Returning to the initial theme: I came across two more quotes that describe this edge between no-intent and intent in distinctly different language.
If in 1989, Banville’s protagonist splits the hairs, then in 1952, Anthony Powell’s protagonist offers a general statement on the deceptiveness of retrospection.
Nothing in life can ever be entirely divorced from myriad other incidents; and it is remarkable, though no doubt logical, that action, built up from innumerable causes, each in itself allusive and unnoticed more often than not, is almost always provided with an apparently ideal moment for its final expression. So true is this that what has gone before is often, to all intents and purposes, swallowed up by the aptness of the climax; opportunity appearing, at least on the surface, to be the sole cause of fulfilment.

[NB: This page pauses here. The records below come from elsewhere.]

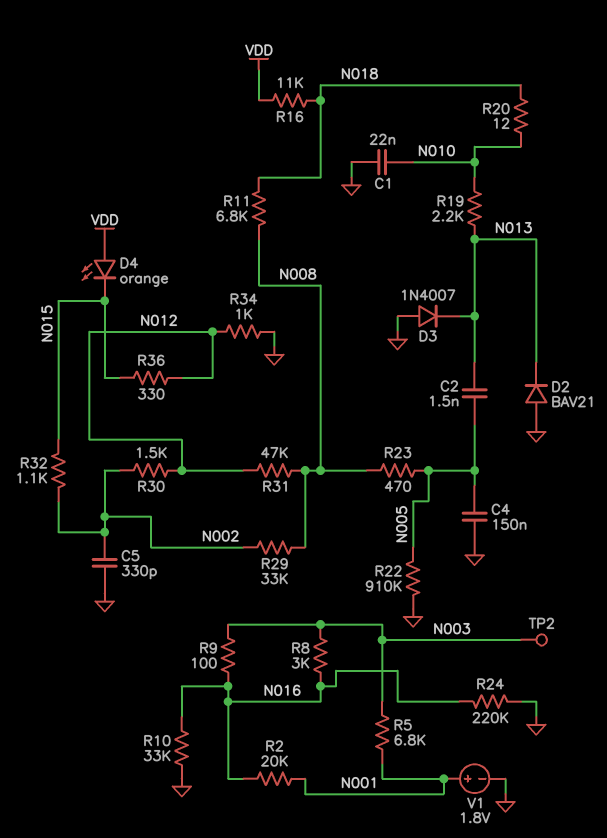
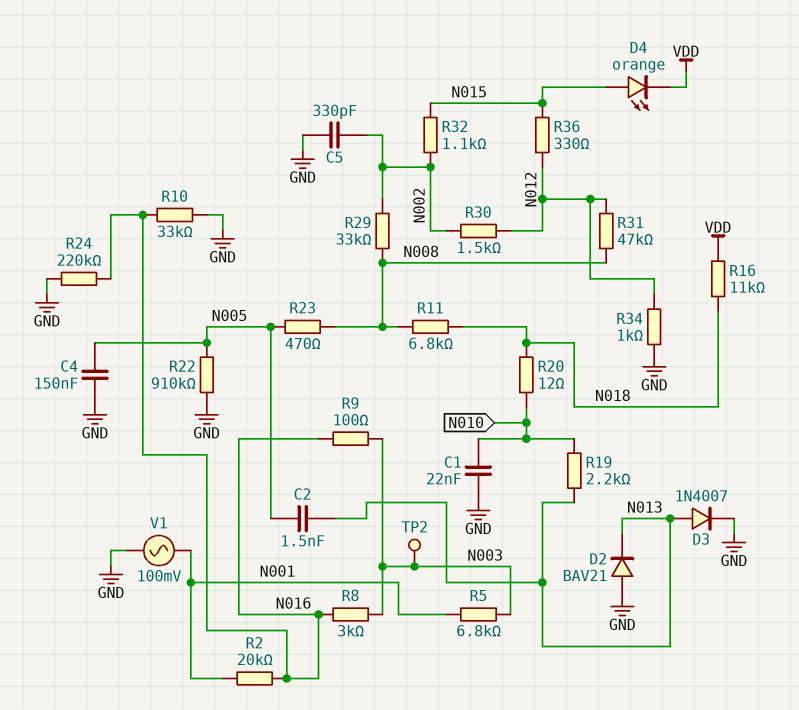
D3: diode 1N4007 (A GND, K N013) -> diode 1N4007 (A N013, K GND)
D4: LED orange (A VDD, K N015) -> LED orange (A N015, K VDD)
V1: 1.8V (plus N001, minus GND) -> AC 100mV (GND, N001)

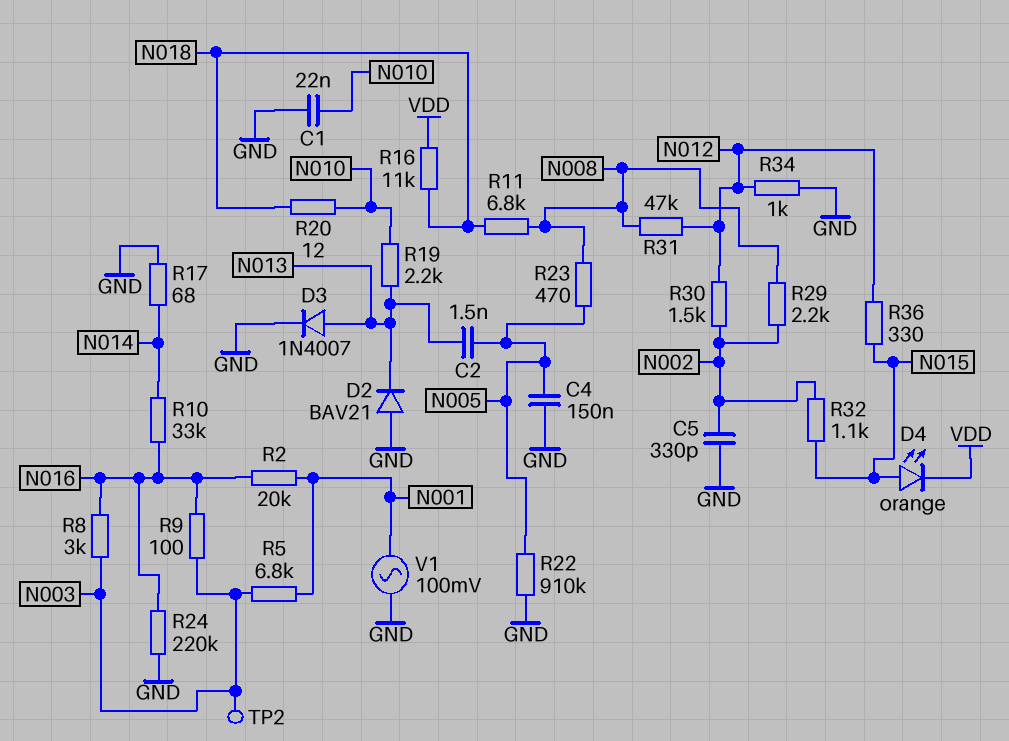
R10: 33k (GND, N016) -> 33k (N014, N016)
R17: none -> 68 (GND, N014)
R29: 33k (N002, N008) -> 2.2k (N002, N008)

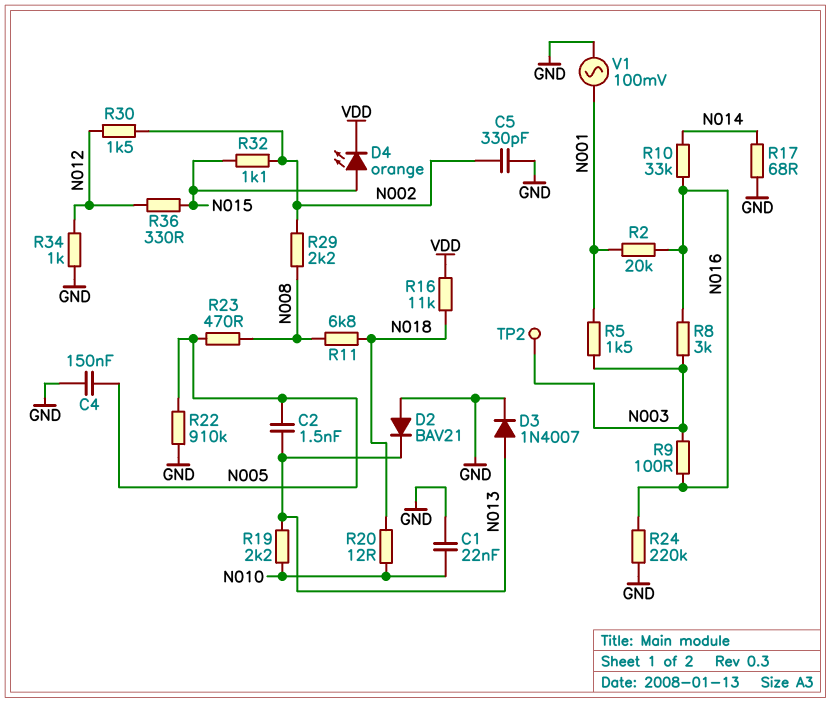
R5: 6.8k (N001, N003) -> 1.5k (N001, N003)
R31: 47k (N008, N012) -> none

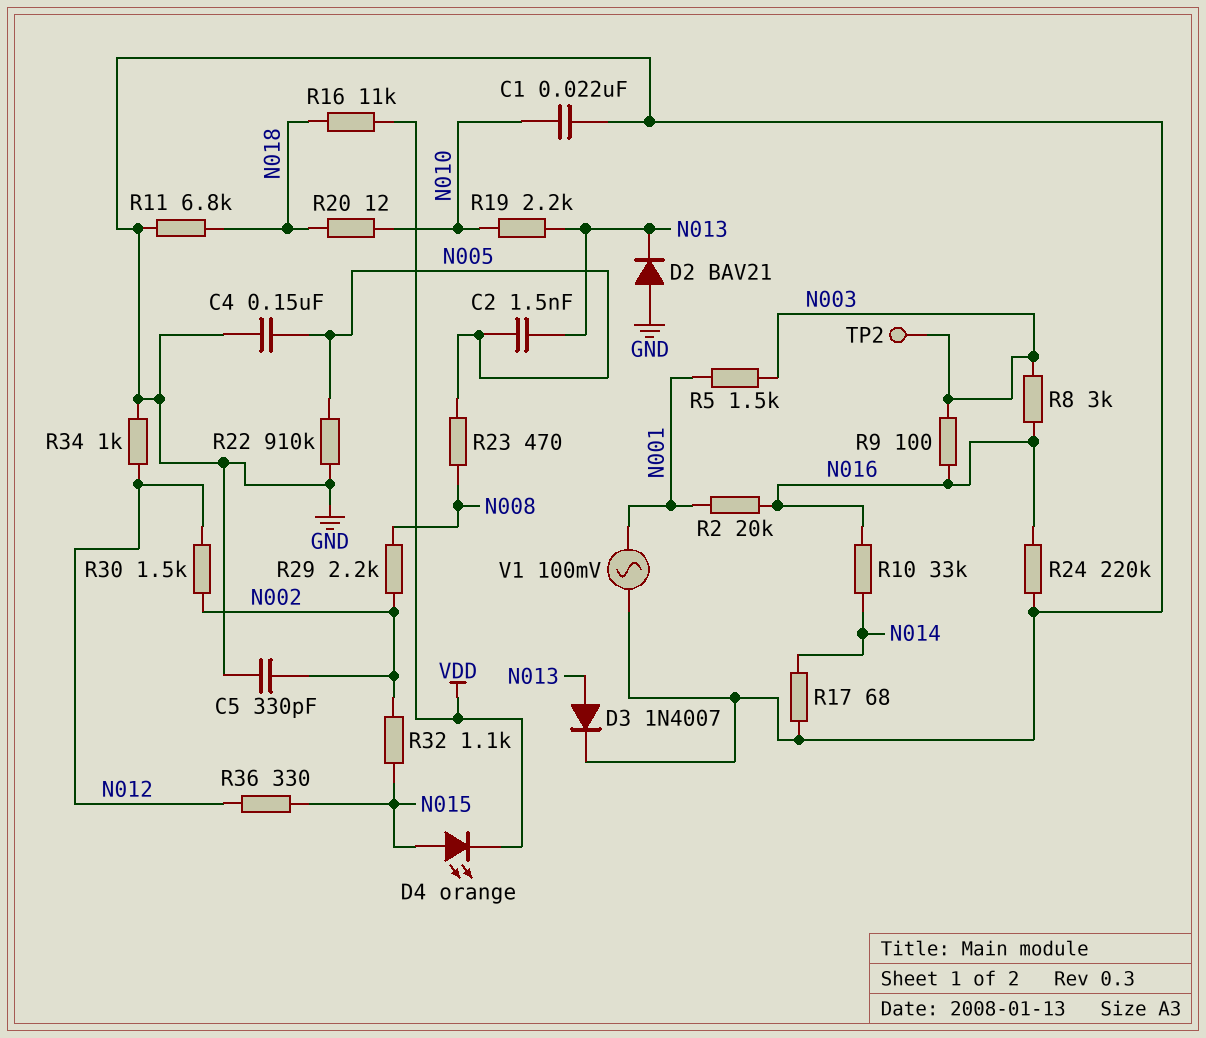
R11: 6.8k (N008, N018) -> 6.8k (GND, N018)

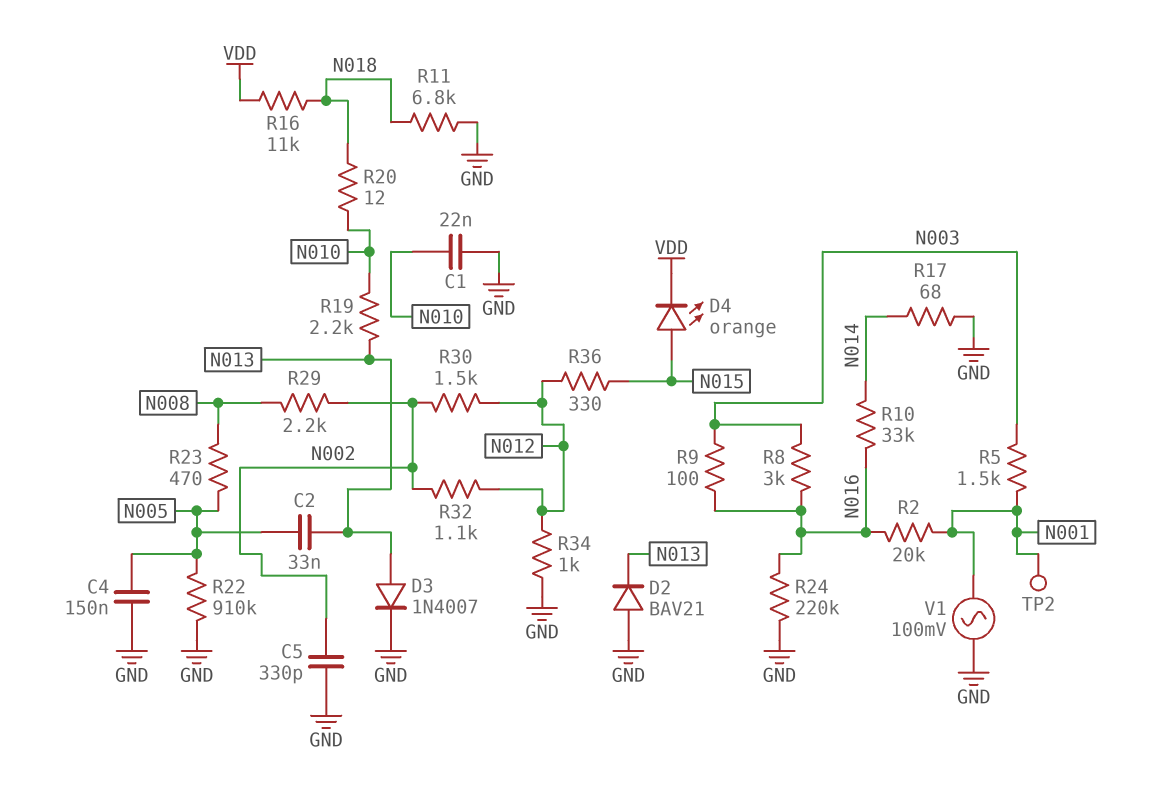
C2: 1.5nF (N005, N013) -> 33nF (N005, N013)
R32: 1.1k (N002, N015) -> 1.1k (N002, N012)
TP2: test point (N003) -> test point (N001)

—Anthony Powell, A Buyer’s Market (1952)
If in 1952, Powell expresses the deceptiveness of retrospection due to lack of insight into life’s complexities, then in 1890, Oscar Wilde expresses the deceptiveness of a supposed will or intention by attributing both to chance.
Life is not governed by will or intention. Life is a question of nerves, and fibres, and slowly built-up cells in which thought hides itself and passions has its dreams. You may fancy yourself safe, and think yourself strong. But a chance tone of colour in a room or a morning sky, a particular perfume that you had once loved and that brings subtle memories with it, a line from a forgotten poem that you can come across again, a cadence from a piece of music that you had ceased to play—I tell you, Dorian, that it is on things like these that our lives depend.
—Oscar Wilde, The Picture of Dorian Gray (1890)
The beauty of it: all three quotes pass as plausible because literature accommodates many versions of the truth.
Wilde’s description of chance speaks clearest to me, which, perhaps, says something of my nature. Whose version of muddling through life do you identify with most?
P.S. Banville’s enallage (incorrect grammatical usage of he is me) made me look up the frequency graph of he is I (red line) versus he is me (blue line) on the Google Ngram Viewer. Can anyone guess what’s bringing on the surge of grammatical correctness post 2000?